What needs to be done:
Below are entries. Pull out all lines containing "Brandrisiko".

Records shown:
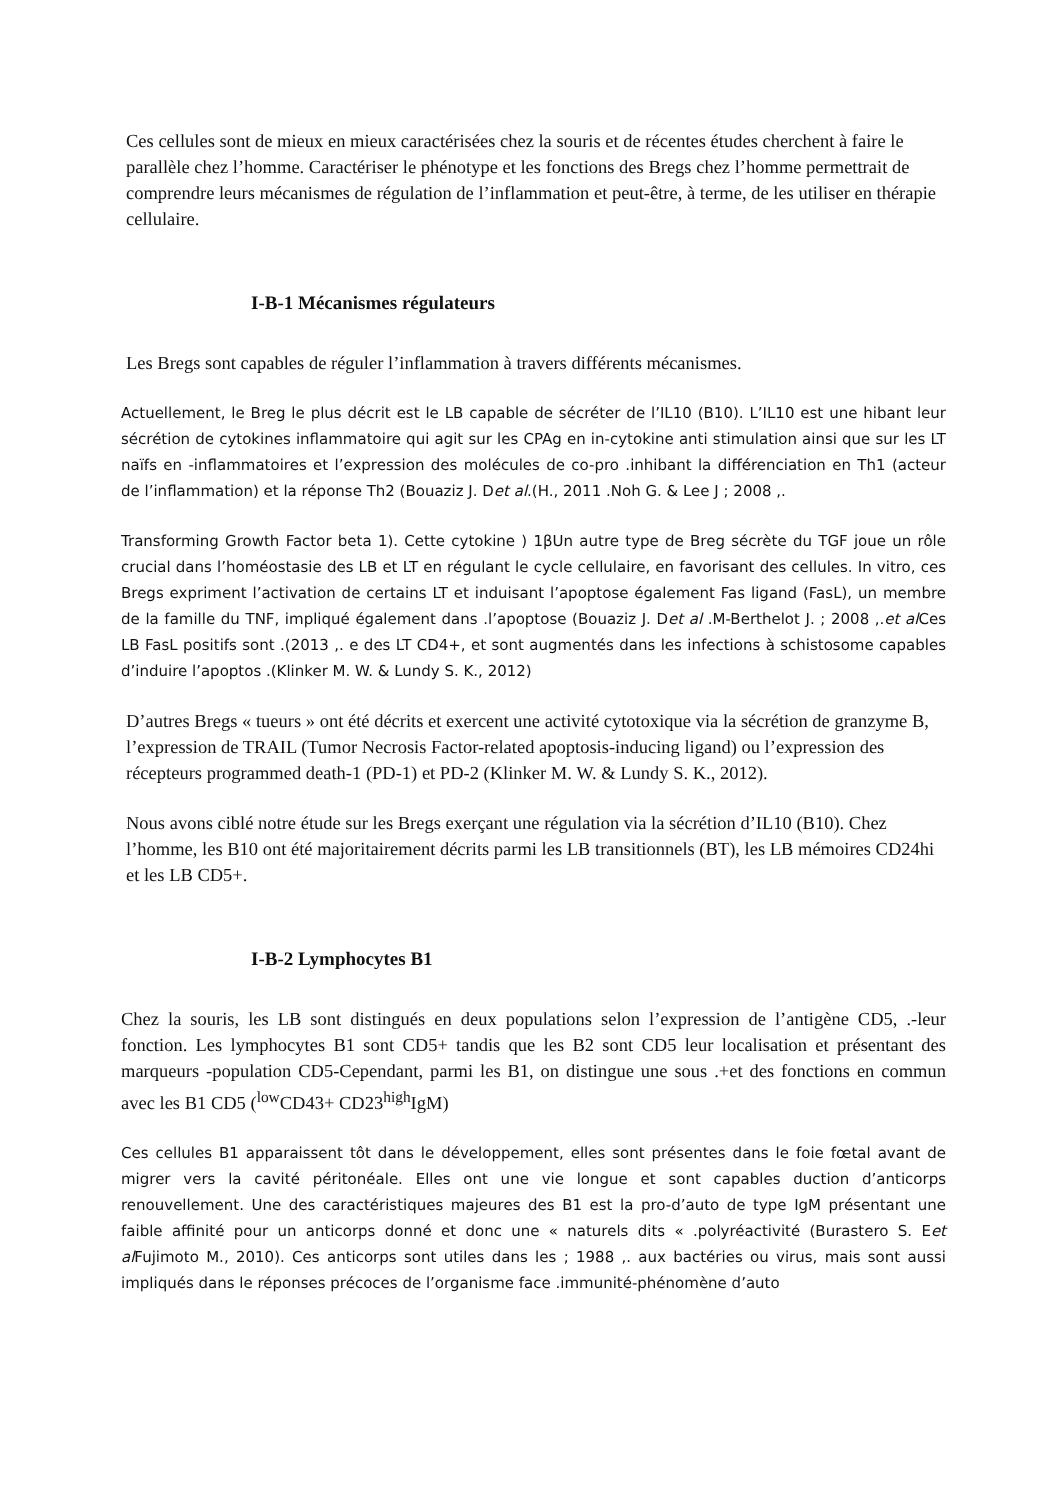Ces cellules sont de mieux en mieux caractérisées chez la souris et de récentes études cherchent à faire le parallèle chez l’homme. Caractériser le phénotype et les fonctions des Bregs chez l’homme permettrait de comprendre leurs mécanismes de régulation de l’inflammation et peut-être, à terme, de les utiliser en thérapie cellulaire.
I-B-1 Mécanismes régulateurs
Les Bregs sont capables de réguler l’inflammation à travers différents mécanismes.
Actuellement, le Breg le plus décrit est le LB capable de sécréter de l’IL10 (B10). L’IL10 est une hibant leur sécrétion de cytokines inflammatoire qui agit sur les CPAg en in-cytokine anti stimulation ainsi que sur les LT naïfs en -inflammatoires et l’expression des molécules de co-pro .inhibant la différenciation en Th1 (acteur de l’inflammation) et la réponse Th2 (Bouaziz J. Det al.(H., 2011 .Noh G. & Lee J ; 2008 ,.
Transforming Growth Factor beta 1). Cette cytokine ) 1βUn autre type de Breg sécrète du TGF joue un rôle crucial dans l’homéostasie des LB et LT en régulant le cycle cellulaire, en favorisant des cellules. In vitro, ces Bregs expriment l’activation de certains LT et induisant l’apoptose également Fas ligand (FasL), un membre de la famille du TNF, impliqué également dans .l’apoptose (Bouaziz J. Det al .M-Berthelot J. ; 2008 ,.et al Ces LB FasL positifs sont .(2013 ,. e des LT CD4+, et sont augmentés dans les infections à schistosome capables d’induire l’apoptos .(Klinker M. W. & Lundy S. K., 2012)
D’autres Bregs « tueurs » ont été décrits et exercent une activité cytotoxique via la sécrétion de granzyme B, l’expression de TRAIL (Tumor Necrosis Factor-related apoptosis-inducing ligand) ou l’expression des récepteurs programmed death-1 (PD-1) et PD-2 (Klinker M. W. & Lundy S. K., 2012).
Nous avons ciblé notre étude sur les Bregs exerçant une régulation via la sécrétion d’IL10 (B10). Chez l’homme, les B10 ont été majoritairement décrits parmi les LB transitionnels (BT), les LB mémoires CD24hi et les LB CD5+.
I-B-2 Lymphocytes B1
Chez la souris, les LB sont distingués en deux populations selon l’expression de l’antigène CD5, .-leur fonction. Les lymphocytes B1 sont CD5+ tandis que les B2 sont CD5 leur localisation et présentant des marqueurs -population CD5-Cependant, parmi les B1, on distingue une sous .+et des fonctions en commun avec les B1 CD5 (<sup>low</sup>CD43+ CD23<sup>high</sup>IgM)
Ces cellules B1 apparaissent tôt dans le développement, elles sont présentes dans le foie fœtal avant de migrer vers la cavité péritonéale. Elles ont une vie longue et sont capables duction d’anticorps renouvellement. Une des caractéristiques majeures des B1 est la pro-d’auto de type IgM présentant une faible affinité pour un anticorps donné et donc une « naturels dits « .polyréactivité (Burastero S. Eet al Fujimoto M., 2010). Ces anticorps sont utiles dans les ; 1988 ,. aux bactéries ou virus, mais sont aussi impliqués dans le réponses précoces de l’organisme face .immunité-phénomène d’auto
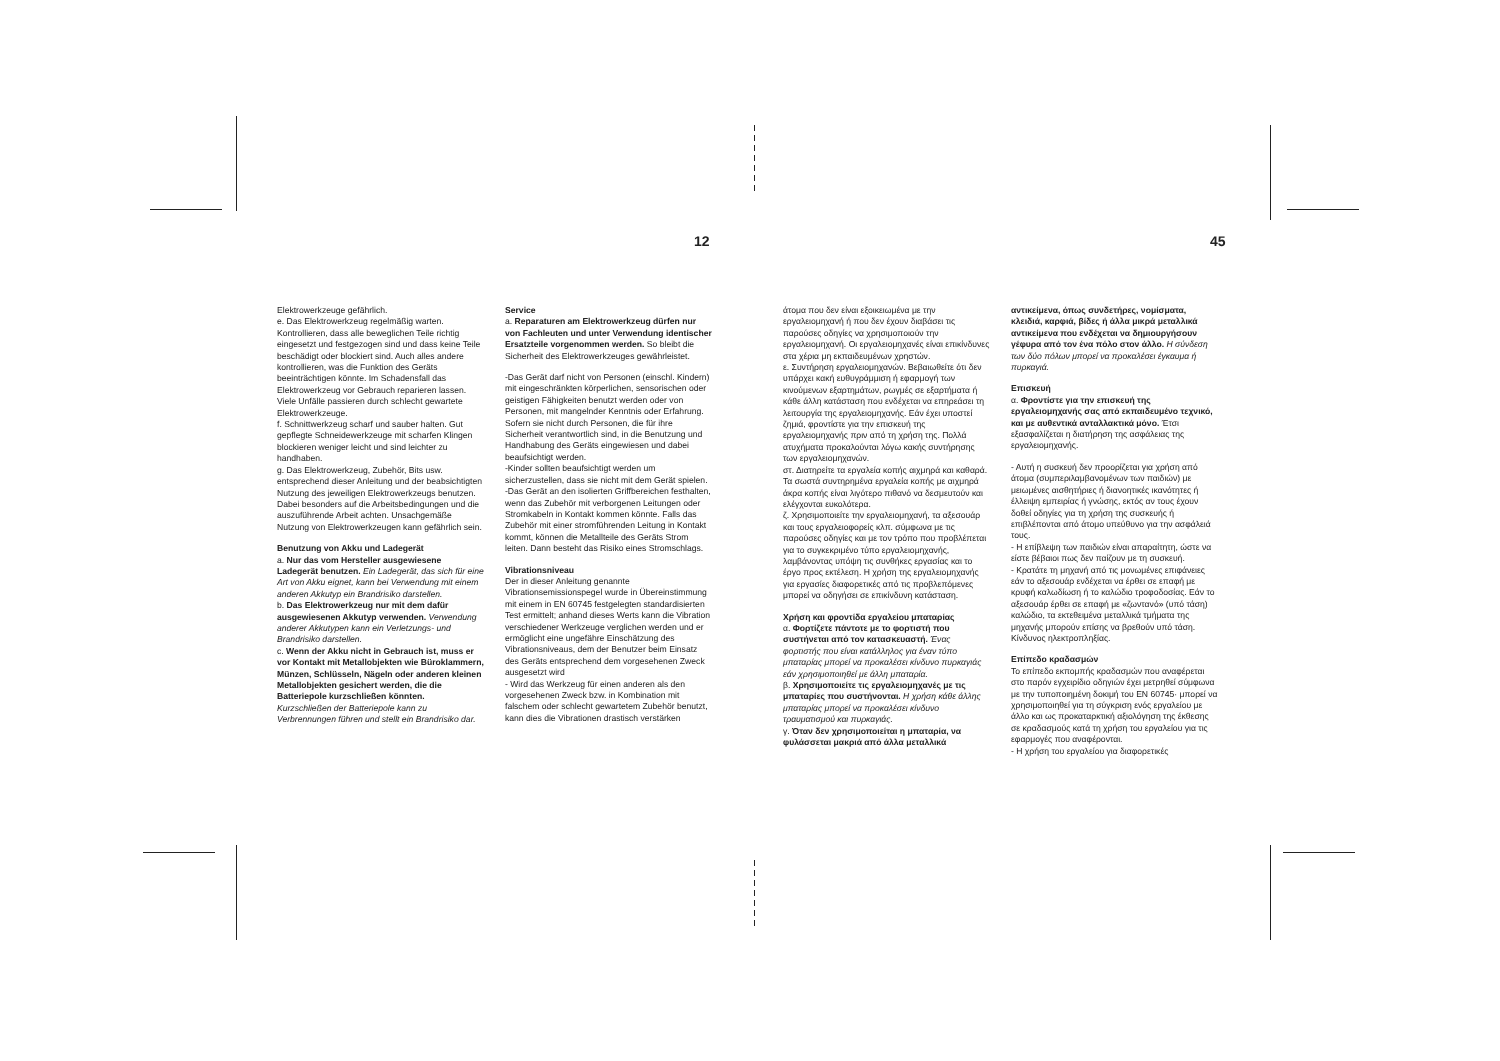12 45
Elektrowerkzeuge gefährlich.
e. Das Elektrowerkzeug regelmäßig warten. Kontrollieren, dass alle beweglichen Teile richtig eingesetzt und festgezogen sind und dass keine Teile beschädigt oder blockiert sind. Auch alles andere kontrollieren, was die Funktion des Geräts beeinträchtigen könnte. Im Schadensfall das Elektrowerkzeug vor Gebrauch reparieren lassen. Viele Unfälle passieren durch schlecht gewartete Elektrowerkzeuge.
f. Schnittwerkzeug scharf und sauber halten. Gut gepflegte Schneidewerkzeuge mit scharfen Klingen blockieren weniger leicht und sind leichter zu handhaben.
g. Das Elektrowerkzeug, Zubehör, Bits usw. entsprechend dieser Anleitung und der beabsichtigten Nutzung des jeweiligen Elektrowerkzeugs benutzen. Dabei besonders auf die Arbeitsbedingungen und die auszuführende Arbeit achten. Unsachgemäße Nutzung von Elektrowerkzeugen kann gefährlich sein.
Benutzung von Akku und Ladegerät
a. Nur das vom Hersteller ausgewiesene Ladegerät benutzen. Ein Ladegerät, das sich für eine Art von Akku eignet, kann bei Verwendung mit einem anderen Akkutyp ein Brandrisiko darstellen.
b. Das Elektrowerkzeug nur mit dem dafür ausgewiesenen Akkutyp verwenden. Verwendung anderer Akkutypen kann ein Verletzungs- und Brandrisiko darstellen.
c. Wenn der Akku nicht in Gebrauch ist, muss er vor Kontakt mit Metallobjekten wie Büroklammern, Münzen, Schlüsseln, Nägeln oder anderen kleinen Metallobjekten gesichert werden, die die Batteriepole kurzschließen könnten.
Kurzschließen der Batteriepole kann zu Verbrennungen führen und stellt ein Brandrisiko dar.
Service
a. Reparaturen am Elektrowerkzeug dürfen nur von Fachleuten und unter Verwendung identischer Ersatzteile vorgenommen werden. So bleibt die Sicherheit des Elektrowerkzeuges gewährleistet.
-Das Gerät darf nicht von Personen (einschl. Kindern) mit eingeschränkten körperlichen, sensorischen oder geistigen Fähigkeiten benutzt werden oder von Personen, mit mangelnder Kenntnis oder Erfahrung. Sofern sie nicht durch Personen, die für ihre Sicherheit verantwortlich sind, in die Benutzung und Handhabung des Geräts eingewiesen und dabei beaufsichtigt werden.
-Kinder sollten beaufsichtigt werden um sicherzustellen, dass sie nicht mit dem Gerät spielen.
-Das Gerät an den isolierten Griffbereichen festhalten, wenn das Zubehör mit verborgenen Leitungen oder Stromkabeln in Kontakt kommen könnte. Falls das Zubehör mit einer stromführenden Leitung in Kontakt kommt, können die Metallteile des Geräts Strom leiten. Dann besteht das Risiko eines Stromschlags.
Vibrationsniveau
Der in dieser Anleitung genannte Vibrationsemissionspegel wurde in Übereinstimmung mit einem in EN 60745 festgelegten standardisierten Test ermittelt; anhand dieses Werts kann die Vibration verschiedener Werkzeuge verglichen werden und er ermöglicht eine ungefähre Einschätzung des Vibrationsniveaus, dem der Benutzer beim Einsatz des Geräts entsprechend dem vorgesehenen Zweck ausgesetzt wird
- Wird das Werkzeug für einen anderen als den vorgesehenen Zweck bzw. in Kombination mit falschem oder schlecht gewartetem Zubehör benutzt, kann dies die Vibrationen drastisch verstärken
άτομα που δεν είναι εξοικειωμένα με την εργαλειομηχανή ή που δεν έχουν διαβάσει τις παρούσες οδηγίες να χρησιμοποιούν την εργαλειομηχανή. Οι εργαλειομηχανές είναι επικίνδυνες στα χέρια μη εκπαιδευμένων χρηστών.
ε. Συντήρηση εργαλειομηχανών. Βεβαιωθείτε ότι δεν υπάρχει κακή ευθυγράμμιση ή εφαρμογή των κινούμενων εξαρτημάτων, ρωγμές σε εξαρτήματα ή κάθε άλλη κατάσταση που ενδέχεται να επηρεάσει τη λειτουργία της εργαλειομηχανής. Εάν έχει υποστεί ζημιά, φροντίστε για την επισκευή της εργαλειομηχανής πριν από τη χρήση της. Πολλά ατυχήματα προκαλούνται λόγω κακής συντήρησης των εργαλειομηχανών.
στ. Διατηρείτε τα εργαλεία κοπής αιχμηρά και καθαρά. Τα σωστά συντηρημένα εργαλεία κοπής με αιχμηρά άκρα κοπής είναι λιγότερο πιθανό να δεσμευτούν και ελέγχονται ευκολότερα.
ζ. Χρησιμοποιείτε την εργαλειομηχανή, τα αξεσουάρ και τους εργαλειοφορείς κλπ. σύμφωνα με τις παρούσες οδηγίες και με τον τρόπο που προβλέπεται για το συγκεκριμένο τύπο εργαλειομηχανής, λαμβάνοντας υπόψη τις συνθήκες εργασίας και το έργο προς εκτέλεση. Η χρήση της εργαλειομηχανής για εργασίες διαφορετικές από τις προβλεπόμενες μπορεί να οδηγήσει σε επικίνδυνη κατάσταση.
Χρήση και φροντίδα εργαλείου μπαταρίας
α. Φορτίζετε πάντοτε με το φορτιστή που συστήνεται από τον κατασκευαστή. Ένας φορτιστής που είναι κατάλληλος για έναν τύπο μπαταρίας μπορεί να προκαλέσει κίνδυνο πυρκαγιάς εάν χρησιμοποιηθεί με άλλη μπαταρία.
β. Χρησιμοποιείτε τις εργαλειομηχανές με τις μπαταρίες που συστήνονται. Η χρήση κάθε άλλης μπαταρίας μπορεί να προκαλέσει κίνδυνο τραυματισμού και πυρκαγιάς.
γ. Όταν δεν χρησιμοποιείται η μπαταρία, να φυλάσσεται μακριά από άλλα μεταλλικά
αντικείμενα, όπως συνδετήρες, νομίσματα, κλειδιά, καρφιά, βίδες ή άλλα μικρά μεταλλικά αντικείμενα που ενδέχεται να δημιουργήσουν γέφυρα από τον ένα πόλο στον άλλο. Η σύνδεση των δύο πόλων μπορεί να προκαλέσει έγκαυμα ή πυρκαγιά.
Επισκευή
α. Φροντίστε για την επισκευή της εργαλειομηχανής σας από εκπαιδευμένο τεχνικό, και με αυθεντικά ανταλλακτικά μόνο. Έτσι εξασφαλίζεται η διατήρηση της ασφάλειας της εργαλειομηχανής.
- Αυτή η συσκευή δεν προορίζεται για χρήση από άτομα (συμπεριλαμβανομένων των παιδιών) με μειωμένες αισθητήριες ή διανοητικές ικανότητες ή έλλειψη εμπειρίας ή γνώσης, εκτός αν τους έχουν δοθεί οδηγίες για τη χρήση της συσκευής ή επιβλέπονται από άτομο υπεύθυνο για την ασφάλειά τους.
- Η επίβλεψη των παιδιών είναι απαραίτητη, ώστε να είστε βέβαιοι πως δεν παίζουν με τη συσκευή.
- Κρατάτε τη μηχανή από τις μονωμένες επιφάνειες εάν το αξεσουάρ ενδέχεται να έρθει σε επαφή με κρυφή καλωδίωση ή το καλώδιο τροφοδοσίας. Εάν το αξεσουάρ έρθει σε επαφή με «ζωντανό» (υπό τάση) καλώδιο, τα εκτεθειμένα μεταλλικά τμήματα της μηχανής μπορούν επίσης να βρεθούν υπό τάση. Κίνδυνος ηλεκτροπληξίας.
Επίπεδο κραδασμών
Το επίπεδο εκπομπής κραδασμών που αναφέρεται στο παρόν εγχειρίδιο οδηγιών έχει μετρηθεί σύμφωνα με την τυποποιημένη δοκιμή του EN 60745· μπορεί να χρησιμοποιηθεί για τη σύγκριση ενός εργαλείου με άλλο και ως προκαταρκτική αξιολόγηση της έκθεσης σε κραδασμούς κατά τη χρήση του εργαλείου για τις εφαρμογές που αναφέρονται.
- Η χρήση του εργαλείου για διαφορετικές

Expected output:
a. Nur das vom Hersteller ausgewiesene Ladegerät benutzen. Ein Ladegerät, das sich für eine Art von Akku eignet, kann bei Verwendung mit einem anderen Akkutyp ein Brandrisiko darstellen.
b. Das Elektrowerkzeug nur mit dem dafür ausgewiesenen Akkutyp verwenden. Verwendung anderer Akkutypen kann ein Verletzungs- und Brandrisiko darstellen.
Kurzschließen der Batteriepole kann zu Verbrennungen führen und stellt ein Brandrisiko dar.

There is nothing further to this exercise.